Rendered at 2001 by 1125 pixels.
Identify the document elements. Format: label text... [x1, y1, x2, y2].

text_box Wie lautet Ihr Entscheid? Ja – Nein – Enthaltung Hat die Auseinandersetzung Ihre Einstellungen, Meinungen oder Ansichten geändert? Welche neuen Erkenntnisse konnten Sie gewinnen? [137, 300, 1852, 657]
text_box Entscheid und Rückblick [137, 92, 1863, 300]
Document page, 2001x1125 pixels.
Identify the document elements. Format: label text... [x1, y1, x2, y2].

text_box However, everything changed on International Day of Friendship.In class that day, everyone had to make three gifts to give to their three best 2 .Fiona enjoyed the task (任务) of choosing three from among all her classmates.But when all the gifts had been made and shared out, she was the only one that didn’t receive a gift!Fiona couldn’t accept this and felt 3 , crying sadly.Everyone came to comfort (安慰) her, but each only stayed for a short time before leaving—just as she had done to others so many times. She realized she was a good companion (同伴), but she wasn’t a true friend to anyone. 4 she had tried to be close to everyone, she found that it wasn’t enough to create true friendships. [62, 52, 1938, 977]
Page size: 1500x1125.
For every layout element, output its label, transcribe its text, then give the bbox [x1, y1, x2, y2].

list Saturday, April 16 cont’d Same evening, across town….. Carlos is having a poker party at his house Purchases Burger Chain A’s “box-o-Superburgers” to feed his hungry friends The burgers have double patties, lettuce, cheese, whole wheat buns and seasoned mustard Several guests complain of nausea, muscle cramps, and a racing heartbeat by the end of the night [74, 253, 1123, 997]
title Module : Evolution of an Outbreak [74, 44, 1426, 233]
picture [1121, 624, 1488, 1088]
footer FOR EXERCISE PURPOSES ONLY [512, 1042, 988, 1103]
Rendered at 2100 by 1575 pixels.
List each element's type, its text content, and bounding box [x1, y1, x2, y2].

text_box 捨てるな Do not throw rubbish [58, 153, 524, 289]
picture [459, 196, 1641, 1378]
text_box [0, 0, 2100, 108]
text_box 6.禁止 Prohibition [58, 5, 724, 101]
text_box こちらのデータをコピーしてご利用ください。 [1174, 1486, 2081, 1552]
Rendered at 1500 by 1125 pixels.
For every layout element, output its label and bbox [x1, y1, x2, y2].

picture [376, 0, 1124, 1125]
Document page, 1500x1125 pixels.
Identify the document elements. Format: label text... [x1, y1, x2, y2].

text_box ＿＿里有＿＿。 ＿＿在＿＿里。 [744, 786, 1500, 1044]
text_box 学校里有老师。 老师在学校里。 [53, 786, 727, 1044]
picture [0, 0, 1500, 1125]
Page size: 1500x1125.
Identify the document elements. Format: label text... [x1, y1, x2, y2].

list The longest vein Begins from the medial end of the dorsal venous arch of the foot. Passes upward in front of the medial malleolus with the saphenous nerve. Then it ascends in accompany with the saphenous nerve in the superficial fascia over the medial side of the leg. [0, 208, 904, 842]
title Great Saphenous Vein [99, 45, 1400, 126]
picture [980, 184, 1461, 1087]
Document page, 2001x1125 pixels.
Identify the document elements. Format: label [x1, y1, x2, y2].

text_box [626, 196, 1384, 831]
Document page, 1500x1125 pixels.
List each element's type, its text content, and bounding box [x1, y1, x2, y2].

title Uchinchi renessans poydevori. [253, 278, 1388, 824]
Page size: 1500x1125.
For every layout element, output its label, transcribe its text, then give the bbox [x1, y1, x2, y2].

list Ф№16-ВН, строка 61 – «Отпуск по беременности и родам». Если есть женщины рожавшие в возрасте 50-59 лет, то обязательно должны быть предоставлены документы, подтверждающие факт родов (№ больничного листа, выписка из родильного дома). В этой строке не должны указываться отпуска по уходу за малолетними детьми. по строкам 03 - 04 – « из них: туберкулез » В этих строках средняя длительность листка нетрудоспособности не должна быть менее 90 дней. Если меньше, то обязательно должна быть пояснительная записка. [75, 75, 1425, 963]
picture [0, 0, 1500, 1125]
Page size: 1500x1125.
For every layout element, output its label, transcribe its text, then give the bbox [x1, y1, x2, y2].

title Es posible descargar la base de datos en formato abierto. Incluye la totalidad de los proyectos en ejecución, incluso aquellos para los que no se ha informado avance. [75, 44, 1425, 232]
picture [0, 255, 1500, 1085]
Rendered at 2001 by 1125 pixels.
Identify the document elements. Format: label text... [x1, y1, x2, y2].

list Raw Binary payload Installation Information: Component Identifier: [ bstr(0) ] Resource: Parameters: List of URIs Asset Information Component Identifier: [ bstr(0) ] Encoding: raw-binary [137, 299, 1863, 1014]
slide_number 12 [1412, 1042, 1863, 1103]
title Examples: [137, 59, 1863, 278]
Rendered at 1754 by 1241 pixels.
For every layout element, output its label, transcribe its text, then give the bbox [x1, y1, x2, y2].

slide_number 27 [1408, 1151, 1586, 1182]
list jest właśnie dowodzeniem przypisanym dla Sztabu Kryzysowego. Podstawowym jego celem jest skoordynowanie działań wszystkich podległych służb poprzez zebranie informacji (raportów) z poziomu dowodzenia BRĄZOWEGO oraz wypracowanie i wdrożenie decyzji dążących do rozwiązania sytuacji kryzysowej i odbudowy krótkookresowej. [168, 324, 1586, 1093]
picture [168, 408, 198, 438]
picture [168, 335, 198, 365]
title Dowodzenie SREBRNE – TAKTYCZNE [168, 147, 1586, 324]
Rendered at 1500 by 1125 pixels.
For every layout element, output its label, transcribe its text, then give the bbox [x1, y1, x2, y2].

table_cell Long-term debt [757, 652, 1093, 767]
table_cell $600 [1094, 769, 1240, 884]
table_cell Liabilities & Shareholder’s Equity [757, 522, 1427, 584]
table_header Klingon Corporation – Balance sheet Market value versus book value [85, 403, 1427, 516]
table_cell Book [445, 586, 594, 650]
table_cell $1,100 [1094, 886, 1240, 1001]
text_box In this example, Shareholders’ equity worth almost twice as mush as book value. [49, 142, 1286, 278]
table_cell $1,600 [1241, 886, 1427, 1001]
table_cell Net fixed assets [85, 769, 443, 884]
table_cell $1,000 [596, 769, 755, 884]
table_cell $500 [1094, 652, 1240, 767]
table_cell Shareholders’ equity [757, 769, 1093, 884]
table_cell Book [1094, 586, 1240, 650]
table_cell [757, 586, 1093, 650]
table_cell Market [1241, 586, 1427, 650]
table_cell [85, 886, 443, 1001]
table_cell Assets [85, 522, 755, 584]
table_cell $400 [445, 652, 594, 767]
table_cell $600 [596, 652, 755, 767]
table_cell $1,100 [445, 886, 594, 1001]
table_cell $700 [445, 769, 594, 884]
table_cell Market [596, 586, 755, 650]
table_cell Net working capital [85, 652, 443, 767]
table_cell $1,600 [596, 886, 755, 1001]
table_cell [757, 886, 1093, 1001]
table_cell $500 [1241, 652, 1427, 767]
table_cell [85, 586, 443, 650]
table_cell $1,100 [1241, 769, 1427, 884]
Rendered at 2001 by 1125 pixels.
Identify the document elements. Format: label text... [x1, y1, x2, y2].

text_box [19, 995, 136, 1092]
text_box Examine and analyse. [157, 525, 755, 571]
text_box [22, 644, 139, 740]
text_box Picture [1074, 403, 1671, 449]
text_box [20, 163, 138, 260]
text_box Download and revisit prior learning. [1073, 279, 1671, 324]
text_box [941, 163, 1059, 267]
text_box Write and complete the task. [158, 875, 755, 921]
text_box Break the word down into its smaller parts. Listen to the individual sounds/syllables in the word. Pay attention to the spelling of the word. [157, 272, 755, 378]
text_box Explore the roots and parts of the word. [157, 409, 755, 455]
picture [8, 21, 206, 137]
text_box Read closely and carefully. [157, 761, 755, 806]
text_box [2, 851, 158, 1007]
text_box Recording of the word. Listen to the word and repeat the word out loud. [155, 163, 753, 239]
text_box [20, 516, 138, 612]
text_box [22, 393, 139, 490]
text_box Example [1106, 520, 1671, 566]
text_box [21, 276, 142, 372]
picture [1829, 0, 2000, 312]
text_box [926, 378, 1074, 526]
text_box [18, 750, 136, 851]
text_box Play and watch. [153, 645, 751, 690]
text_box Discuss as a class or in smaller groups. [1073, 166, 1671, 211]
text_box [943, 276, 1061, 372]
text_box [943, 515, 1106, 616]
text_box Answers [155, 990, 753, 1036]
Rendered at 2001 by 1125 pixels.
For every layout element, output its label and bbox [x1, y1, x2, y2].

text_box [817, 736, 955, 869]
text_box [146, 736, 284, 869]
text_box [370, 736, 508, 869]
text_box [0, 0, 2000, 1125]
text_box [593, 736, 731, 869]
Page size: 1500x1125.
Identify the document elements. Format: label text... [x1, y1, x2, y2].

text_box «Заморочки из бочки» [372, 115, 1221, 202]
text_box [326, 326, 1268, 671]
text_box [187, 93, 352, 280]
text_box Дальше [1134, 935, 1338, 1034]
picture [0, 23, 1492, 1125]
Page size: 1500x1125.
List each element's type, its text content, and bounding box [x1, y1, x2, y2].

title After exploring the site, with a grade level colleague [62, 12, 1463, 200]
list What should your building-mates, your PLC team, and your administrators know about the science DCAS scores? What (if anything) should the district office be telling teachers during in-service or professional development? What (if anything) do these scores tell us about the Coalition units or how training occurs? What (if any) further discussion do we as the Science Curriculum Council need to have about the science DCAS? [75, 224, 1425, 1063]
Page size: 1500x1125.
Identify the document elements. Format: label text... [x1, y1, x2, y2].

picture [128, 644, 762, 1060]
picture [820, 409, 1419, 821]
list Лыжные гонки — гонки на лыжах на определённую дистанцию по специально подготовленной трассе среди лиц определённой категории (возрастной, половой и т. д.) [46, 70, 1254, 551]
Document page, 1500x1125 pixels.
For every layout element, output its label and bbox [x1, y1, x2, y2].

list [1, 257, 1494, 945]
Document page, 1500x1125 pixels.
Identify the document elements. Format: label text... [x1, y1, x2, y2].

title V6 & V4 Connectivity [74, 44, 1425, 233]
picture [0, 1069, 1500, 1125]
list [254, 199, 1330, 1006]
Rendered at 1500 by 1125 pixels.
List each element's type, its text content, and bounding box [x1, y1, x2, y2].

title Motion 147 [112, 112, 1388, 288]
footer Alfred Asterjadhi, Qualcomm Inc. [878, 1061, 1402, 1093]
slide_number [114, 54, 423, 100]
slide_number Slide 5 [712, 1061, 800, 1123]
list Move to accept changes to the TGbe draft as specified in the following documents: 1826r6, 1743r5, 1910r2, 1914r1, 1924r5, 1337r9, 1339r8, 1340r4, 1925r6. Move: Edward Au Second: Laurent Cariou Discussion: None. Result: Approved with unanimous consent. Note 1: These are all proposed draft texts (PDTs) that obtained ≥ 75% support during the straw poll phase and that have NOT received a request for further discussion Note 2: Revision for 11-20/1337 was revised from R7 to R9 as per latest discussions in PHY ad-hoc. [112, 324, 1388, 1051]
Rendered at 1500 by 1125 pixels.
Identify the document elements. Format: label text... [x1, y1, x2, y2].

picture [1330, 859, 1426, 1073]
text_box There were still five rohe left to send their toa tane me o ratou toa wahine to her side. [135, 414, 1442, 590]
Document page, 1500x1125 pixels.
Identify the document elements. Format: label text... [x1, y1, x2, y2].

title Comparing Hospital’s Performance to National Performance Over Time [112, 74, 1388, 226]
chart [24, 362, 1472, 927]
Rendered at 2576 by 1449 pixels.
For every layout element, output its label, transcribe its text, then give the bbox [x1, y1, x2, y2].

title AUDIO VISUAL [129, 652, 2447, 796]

# Activity
Could you reproduce, exactly, every line above from the line with "list [254, 199, 1330, 1006]" to the line with "Rendered at 2576 by 1449 pixels.", and no other line? Both ends count.

# Answer to this problem
list [254, 199, 1330, 1006]
Rendered at 1500 by 1125 pixels.
List each element's type, its text content, and bounding box [x1, y1, x2, y2].

title Motion 147 [112, 112, 1388, 288]
footer Alfred Asterjadhi, Qualcomm Inc. [878, 1061, 1402, 1093]
slide_number [114, 54, 423, 100]
slide_number Slide 5 [712, 1061, 800, 1123]
list Move to accept changes to the TGbe draft as specified in the following documents: 1826r6, 1743r5, 1910r2, 1914r1, 1924r5, 1337r9, 1339r8, 1340r4, 1925r6. Move: Edward Au Second: Laurent Cariou Discussion: None. Result: Approved with unanimous consent. Note 1: These are all proposed draft texts (PDTs) that obtained ≥ 75% support during the straw poll phase and that have NOT received a request for further discussion Note 2: Revision for 11-20/1337 was revised from R7 to R9 as per latest discussions in PHY ad-hoc. [112, 324, 1388, 1051]
Rendered at 1500 by 1125 pixels.
Identify the document elements. Format: label text... [x1, y1, x2, y2].

picture [1330, 859, 1426, 1073]
text_box There were still five rohe left to send their toa tane me o ratou toa wahine to her side. [135, 414, 1442, 590]
Document page, 1500x1125 pixels.
Identify the document elements. Format: label text... [x1, y1, x2, y2].

title Comparing Hospital’s Performance to National Performance Over Time [112, 74, 1388, 226]
chart [24, 362, 1472, 927]
Rendered at 2576 by 1449 pixels.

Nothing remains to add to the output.